* **ABOUT THIS EXERCISE**: Copy out the rows word for word, starting with the first row and ending with the line that contains "Where is SAVING nearest to the value 4000?", that line included.
■ ■ ■
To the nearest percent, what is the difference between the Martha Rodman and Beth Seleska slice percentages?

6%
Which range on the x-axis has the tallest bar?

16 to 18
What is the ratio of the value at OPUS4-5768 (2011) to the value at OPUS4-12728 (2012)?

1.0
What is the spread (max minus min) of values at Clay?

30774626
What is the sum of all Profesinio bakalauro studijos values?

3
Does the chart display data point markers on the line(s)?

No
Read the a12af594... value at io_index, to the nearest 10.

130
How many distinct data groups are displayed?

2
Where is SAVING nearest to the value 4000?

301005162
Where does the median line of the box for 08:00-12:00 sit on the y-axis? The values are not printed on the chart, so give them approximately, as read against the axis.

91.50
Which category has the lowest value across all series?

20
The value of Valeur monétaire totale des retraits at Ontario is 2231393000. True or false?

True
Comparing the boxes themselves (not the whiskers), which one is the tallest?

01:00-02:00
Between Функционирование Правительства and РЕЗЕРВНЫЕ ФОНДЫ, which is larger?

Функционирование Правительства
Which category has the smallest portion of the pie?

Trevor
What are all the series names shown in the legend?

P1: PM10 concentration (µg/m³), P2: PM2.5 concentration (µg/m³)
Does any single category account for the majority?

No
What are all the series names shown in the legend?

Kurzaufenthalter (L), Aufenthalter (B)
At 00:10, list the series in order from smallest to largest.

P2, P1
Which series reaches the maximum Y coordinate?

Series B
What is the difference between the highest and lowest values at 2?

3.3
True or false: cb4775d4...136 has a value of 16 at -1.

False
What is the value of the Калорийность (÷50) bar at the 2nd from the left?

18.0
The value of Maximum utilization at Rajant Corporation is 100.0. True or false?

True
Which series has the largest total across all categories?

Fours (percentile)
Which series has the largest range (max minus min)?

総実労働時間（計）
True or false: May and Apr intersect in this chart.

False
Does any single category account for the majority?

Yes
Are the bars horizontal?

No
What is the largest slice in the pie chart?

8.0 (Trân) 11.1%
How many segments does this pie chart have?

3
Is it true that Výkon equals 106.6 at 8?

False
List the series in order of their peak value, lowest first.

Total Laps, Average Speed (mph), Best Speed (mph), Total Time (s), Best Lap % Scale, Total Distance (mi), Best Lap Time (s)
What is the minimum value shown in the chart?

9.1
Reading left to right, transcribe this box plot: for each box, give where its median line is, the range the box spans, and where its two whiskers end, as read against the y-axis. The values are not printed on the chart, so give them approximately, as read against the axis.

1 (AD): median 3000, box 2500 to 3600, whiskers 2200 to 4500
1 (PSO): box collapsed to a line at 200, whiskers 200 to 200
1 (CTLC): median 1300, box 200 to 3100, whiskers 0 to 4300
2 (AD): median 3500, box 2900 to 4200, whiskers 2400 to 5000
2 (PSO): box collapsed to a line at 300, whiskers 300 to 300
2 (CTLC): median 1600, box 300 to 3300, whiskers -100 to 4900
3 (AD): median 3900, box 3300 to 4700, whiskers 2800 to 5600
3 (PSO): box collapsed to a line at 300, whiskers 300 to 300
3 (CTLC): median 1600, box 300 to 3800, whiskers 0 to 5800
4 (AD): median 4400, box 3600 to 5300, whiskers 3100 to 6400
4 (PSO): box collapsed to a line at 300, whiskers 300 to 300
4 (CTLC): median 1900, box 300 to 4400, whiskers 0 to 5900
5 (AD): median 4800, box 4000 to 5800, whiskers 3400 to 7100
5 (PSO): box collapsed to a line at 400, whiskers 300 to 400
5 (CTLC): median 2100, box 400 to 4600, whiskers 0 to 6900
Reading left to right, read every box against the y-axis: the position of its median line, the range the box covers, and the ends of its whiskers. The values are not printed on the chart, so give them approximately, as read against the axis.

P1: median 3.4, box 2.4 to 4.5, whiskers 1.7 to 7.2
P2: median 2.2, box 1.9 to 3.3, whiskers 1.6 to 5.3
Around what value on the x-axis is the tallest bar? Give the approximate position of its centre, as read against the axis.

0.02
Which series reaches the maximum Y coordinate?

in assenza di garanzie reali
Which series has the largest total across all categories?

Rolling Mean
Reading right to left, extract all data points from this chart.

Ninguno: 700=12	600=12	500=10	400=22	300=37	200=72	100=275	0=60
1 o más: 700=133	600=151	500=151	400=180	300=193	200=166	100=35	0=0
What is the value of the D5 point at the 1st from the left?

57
■ ■ ■
* **YOUR RESPONSE**:
To the nearest percent, what is the difference between the Martha Rodman and Beth Seleska slice percentages?

6%
Which range on the x-axis has the tallest bar?

16 to 18
What is the ratio of the value at OPUS4-5768 (2011) to the value at OPUS4-12728 (2012)?

1.0
What is the spread (max minus min) of values at Clay?

30774626
What is the sum of all Profesinio bakalauro studijos values?

3
Does the chart display data point markers on the line(s)?

No
Read the a12af594... value at io_index, to the nearest 10.

130
How many distinct data groups are displayed?

2
Where is SAVING nearest to the value 4000?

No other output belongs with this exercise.